Vicky Wong Wai-kit (黃偉傑, born 29 October 1979) is a Hong Kong film director. He co-directed the 2016 film Trivisa produced by Hong Kong film director Johnnie To and screenwriter Yau Nai Hoi. Trivisa has won numerous awards including Best Screenplay, Best Editing, Best Actor, Best Director and Best Picture at the 36th Hong Kong Film Awards, Best film at the Hong Kong Film Critics Society Award. Vicky was also nominated for Best New Director at the 53rd Golden Horse Film Festival and Awards.

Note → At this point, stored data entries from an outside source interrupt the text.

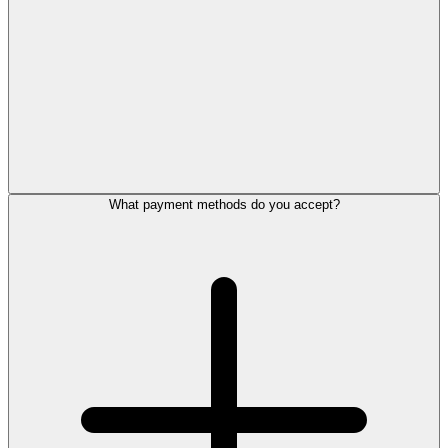
What payment methods do you accept?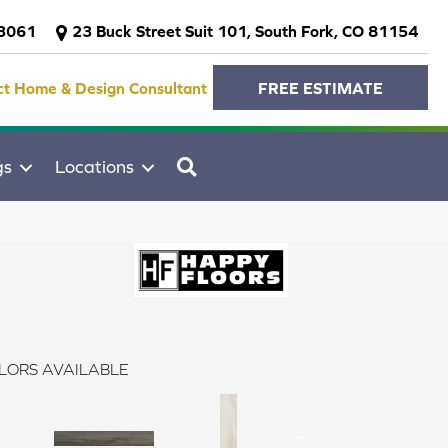
-3061
23 Buck Street Suit 101, South Fork, CO 81154
ct Home & Design Consultant
FREE ESTIMATE
SEARCH
gs
Locations
LORS AVAILABLE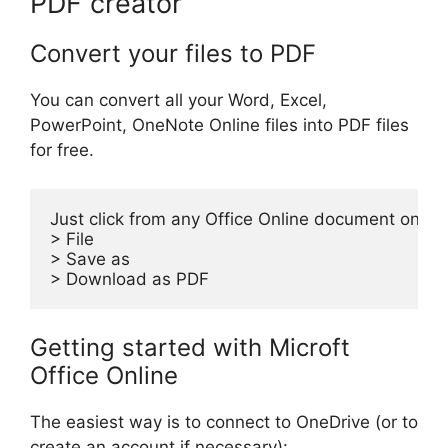
PDF creator
Convert your files to PDF
You can convert all your Word, Excel,
PowerPoint, OneNote Online files into PDF files
for free.
Just click from any Office Online document on:

> File

> Save as

> Download as PDF
Getting started with Microft
Office Online
The easiest way is to connect to OneDrive (or to
create an account if necessary):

Trivisa was premiered at 66th Berlin International Film Festival and opened 40th Hong Kong International Film Festival. In 2017, he shared the Hong Kong Film Award for Best Director with Frank Hui and Jevons Au for their film Trivisa. He participated at Berlin Talent Camp in 2011.

Wong studied in the Department of Journalism and Mass Communication at Hong Kong Shue Yan University. He worked professionally as a filmmaker in broadcast and independent production for several years before deciding to further his career by studying filmmaking in UK. He studied at London Film Academy in London. After he finished his filmmaking course, he started making scripted short films including Wish, Valediction, Variable and the Decisive Moment^{[7]}. Variable won the Excellence Award at 30th JVC Tokyo Video Festival and received Special Mention at the 13th Hong Kong Independent Short Film and Video Awards. His most successful short film is Decisive Moment which won Best Cinematography award at Fresh Wave 2010, which led him to be picked by Johnnie To as one of the three directors of Trivisa.